HARRISBURG, Pa. (AP) -- Pennsylvania's Republican-controlled House of Representatives moved Wednesday to ensure that it can block Gov. Tom Wolf's effort to impose a price on greenhouse gas emissions from power plants as part of a consortium of states.
Wolf, a Democrat, has made joining the 10-state Regional Greenhouse Gas Initiative, or RGGI, a centerpiece of his strategy to fight climate change in a major carbon-polluting state.
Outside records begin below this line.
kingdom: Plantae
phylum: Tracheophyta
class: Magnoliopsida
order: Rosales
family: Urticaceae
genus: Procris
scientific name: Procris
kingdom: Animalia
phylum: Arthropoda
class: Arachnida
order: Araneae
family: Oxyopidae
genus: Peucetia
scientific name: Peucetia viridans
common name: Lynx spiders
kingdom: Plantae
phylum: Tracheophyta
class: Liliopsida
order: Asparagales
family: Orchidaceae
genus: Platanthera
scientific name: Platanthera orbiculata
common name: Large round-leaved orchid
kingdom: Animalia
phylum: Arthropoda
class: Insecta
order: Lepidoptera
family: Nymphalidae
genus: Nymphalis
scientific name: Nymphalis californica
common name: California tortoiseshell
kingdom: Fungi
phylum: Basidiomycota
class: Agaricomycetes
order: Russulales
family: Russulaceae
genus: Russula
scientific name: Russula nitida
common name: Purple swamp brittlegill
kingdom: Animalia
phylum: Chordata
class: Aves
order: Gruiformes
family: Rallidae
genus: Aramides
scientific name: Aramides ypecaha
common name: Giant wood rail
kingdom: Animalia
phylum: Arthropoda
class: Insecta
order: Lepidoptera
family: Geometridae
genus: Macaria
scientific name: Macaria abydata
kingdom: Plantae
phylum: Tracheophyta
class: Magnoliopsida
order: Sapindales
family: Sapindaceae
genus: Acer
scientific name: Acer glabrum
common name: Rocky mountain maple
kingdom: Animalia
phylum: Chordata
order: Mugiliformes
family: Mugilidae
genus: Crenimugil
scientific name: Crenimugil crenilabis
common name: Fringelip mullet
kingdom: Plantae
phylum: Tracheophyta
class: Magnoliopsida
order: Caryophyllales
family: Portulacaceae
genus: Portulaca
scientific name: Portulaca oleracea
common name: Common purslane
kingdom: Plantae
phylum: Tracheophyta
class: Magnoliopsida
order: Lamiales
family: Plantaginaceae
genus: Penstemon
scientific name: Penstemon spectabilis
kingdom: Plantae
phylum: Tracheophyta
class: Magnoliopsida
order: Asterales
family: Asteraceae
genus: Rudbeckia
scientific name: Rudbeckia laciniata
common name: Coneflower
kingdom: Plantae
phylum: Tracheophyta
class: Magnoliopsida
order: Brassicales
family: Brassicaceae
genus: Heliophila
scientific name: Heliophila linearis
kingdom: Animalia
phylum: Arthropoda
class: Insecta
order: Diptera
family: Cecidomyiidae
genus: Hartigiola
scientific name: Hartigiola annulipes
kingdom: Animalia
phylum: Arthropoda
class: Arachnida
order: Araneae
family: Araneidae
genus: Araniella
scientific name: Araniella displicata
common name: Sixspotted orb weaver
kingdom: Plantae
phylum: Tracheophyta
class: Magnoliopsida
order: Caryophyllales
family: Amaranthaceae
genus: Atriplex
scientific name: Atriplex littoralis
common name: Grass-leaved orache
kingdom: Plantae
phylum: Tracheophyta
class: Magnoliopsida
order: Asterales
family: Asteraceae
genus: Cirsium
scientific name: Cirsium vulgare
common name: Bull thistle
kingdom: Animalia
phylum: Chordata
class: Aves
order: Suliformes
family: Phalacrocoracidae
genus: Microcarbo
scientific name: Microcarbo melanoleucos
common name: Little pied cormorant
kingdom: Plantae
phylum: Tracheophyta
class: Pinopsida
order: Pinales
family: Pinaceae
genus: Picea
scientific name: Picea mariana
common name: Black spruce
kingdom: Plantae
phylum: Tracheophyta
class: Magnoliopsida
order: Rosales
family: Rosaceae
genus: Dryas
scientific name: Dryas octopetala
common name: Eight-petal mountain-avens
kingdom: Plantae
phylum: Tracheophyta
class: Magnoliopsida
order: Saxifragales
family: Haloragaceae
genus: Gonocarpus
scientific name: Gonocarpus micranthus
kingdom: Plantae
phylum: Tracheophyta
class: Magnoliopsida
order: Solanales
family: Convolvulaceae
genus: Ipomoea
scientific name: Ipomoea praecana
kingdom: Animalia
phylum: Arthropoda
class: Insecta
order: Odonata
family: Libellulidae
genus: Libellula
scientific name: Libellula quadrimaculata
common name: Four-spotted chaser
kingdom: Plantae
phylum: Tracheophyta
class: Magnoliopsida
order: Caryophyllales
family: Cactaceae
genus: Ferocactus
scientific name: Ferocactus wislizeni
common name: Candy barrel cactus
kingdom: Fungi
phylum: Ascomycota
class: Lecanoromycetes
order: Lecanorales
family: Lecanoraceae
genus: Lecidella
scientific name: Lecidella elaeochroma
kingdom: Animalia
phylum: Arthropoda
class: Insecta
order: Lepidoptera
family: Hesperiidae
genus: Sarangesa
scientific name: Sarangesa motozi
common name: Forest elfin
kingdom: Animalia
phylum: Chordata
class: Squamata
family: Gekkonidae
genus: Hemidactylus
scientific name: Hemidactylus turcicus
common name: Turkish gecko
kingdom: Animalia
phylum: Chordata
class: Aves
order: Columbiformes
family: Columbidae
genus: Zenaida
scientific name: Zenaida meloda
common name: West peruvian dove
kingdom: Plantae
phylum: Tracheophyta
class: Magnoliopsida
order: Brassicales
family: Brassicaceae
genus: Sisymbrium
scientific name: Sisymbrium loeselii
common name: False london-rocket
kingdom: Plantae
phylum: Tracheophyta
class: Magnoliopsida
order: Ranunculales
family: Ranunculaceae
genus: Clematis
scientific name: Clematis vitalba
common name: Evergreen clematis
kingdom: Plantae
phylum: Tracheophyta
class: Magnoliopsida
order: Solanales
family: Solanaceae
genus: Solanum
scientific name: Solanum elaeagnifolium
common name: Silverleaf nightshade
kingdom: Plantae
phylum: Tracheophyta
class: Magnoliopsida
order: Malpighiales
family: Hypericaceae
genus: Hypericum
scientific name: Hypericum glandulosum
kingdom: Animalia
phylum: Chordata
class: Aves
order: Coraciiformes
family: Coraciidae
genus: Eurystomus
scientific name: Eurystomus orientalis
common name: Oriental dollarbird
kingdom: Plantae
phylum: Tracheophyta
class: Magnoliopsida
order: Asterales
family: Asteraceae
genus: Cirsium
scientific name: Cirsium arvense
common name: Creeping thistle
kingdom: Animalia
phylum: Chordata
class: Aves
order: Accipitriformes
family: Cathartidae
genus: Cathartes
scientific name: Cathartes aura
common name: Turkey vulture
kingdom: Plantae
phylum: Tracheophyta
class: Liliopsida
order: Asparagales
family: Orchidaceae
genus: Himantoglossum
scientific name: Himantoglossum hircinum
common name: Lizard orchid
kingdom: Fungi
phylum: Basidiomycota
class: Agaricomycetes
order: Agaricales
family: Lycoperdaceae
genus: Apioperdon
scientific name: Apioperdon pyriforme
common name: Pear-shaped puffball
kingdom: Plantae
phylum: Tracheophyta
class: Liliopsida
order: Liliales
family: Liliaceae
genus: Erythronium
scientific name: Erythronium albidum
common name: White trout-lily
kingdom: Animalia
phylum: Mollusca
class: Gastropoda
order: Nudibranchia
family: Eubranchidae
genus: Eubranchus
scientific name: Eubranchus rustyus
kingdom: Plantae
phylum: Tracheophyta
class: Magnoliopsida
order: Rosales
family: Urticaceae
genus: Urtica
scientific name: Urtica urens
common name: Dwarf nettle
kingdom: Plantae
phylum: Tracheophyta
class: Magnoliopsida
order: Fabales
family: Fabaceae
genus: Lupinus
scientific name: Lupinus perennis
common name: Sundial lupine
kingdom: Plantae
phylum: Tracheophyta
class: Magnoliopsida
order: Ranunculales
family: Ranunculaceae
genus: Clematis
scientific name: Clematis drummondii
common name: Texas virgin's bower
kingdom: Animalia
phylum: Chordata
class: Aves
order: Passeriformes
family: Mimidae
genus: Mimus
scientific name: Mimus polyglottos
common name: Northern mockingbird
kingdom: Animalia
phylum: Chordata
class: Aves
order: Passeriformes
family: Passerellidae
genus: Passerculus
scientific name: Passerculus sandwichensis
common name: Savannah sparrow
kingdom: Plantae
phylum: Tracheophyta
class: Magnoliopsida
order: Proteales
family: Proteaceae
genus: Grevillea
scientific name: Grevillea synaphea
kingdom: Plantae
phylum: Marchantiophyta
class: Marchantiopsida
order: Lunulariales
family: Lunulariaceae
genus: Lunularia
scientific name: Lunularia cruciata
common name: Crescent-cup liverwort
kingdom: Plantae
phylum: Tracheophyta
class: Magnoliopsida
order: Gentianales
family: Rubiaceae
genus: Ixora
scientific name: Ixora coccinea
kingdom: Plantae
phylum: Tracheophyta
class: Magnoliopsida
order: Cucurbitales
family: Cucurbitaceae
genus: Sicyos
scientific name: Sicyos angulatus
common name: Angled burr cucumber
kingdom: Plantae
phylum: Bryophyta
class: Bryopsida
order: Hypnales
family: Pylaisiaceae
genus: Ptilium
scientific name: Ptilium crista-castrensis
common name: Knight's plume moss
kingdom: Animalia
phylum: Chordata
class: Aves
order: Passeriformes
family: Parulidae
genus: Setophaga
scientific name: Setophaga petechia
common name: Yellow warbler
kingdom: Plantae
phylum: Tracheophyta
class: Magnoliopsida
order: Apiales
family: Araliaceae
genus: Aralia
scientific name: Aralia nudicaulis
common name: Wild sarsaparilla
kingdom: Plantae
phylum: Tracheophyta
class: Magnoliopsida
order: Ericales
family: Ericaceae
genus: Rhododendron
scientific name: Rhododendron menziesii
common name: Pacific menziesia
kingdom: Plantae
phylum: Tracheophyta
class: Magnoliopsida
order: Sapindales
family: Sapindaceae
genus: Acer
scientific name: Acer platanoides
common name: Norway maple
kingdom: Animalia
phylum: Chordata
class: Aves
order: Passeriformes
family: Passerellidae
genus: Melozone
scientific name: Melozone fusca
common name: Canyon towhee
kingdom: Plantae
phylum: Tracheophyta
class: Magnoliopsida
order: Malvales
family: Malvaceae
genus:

But it is opposed by lawmakers who are historically protective of Pennsylvania's coal and natural gas industries.
Republicans joined with 26 Democrats from western and northern Pennsylvania, as well as Democrats aligned with blue-collar labor unions, to pass the bill, 130-71. Four Republicans from southeastern Pennsylvania joined most Democrats in opposition to it.
Under the bill, legislative approval is required to join the consortium, after six months of public comment and four public hearings on the governor's proposed legislation.
The bill's proponents said that imposing a price, or a "tax," on carbon would devastate coal and natural gas jobs and businesses in their communities, including the home-grown economies that support those industries. They also questioned the legality of RGGI.
Opponents said the bill was designed to kill the effort to join RGGI and that the consortium's cap-and-trade program would inject new life into Pennsylvania's economy by prioritizing cleaner energies.
Wolf's office did not immediately respond to the question of whether he would veto the bill, which still requires approval in the Republican-controlled Senate before it can go to Wolf's desk.
Wolf's administration, meanwhile, is working on regulations that it has maintained could usher Pennsylvania into the consortium in 2022.
Under the cap-and-trade consortium, owners of Pennsylvania's dozens of power plants fueled by coal, oil and natural gas could be forced to buy hundreds of millions of dollars in credits annually that the state could then spend on efforts to reduce energy usage and boost usage of renewable energies, such as solar and wind.
While regulations do not require legislative approval to take effect, spending the money raised from the credits could.
The administration estimates that the strategy would eliminate carbon dioxide emissions by 180 million tons between 2022 and 2030.
Opponents warn that it would drive up electricity prices for consumers. But Wolf's administration projections show those prices being ultimately lower, partly thanks to using the money to boost energy efficiency measures.
Pennsylvania emitted 217 million tons of carbon dioxide in 2017, or fifth-most among states, according to statistics from the U.S. Department of Energy's Energy Information Administration. Electric power production accounted for 35.5% of that, just ahead of the transportation sector, according to federal statistics.
In consortium states, owners of fossil-fuel power plants with a capacity of 25 megawatts or more must buy a credit for every ton of carbon dioxide they emit.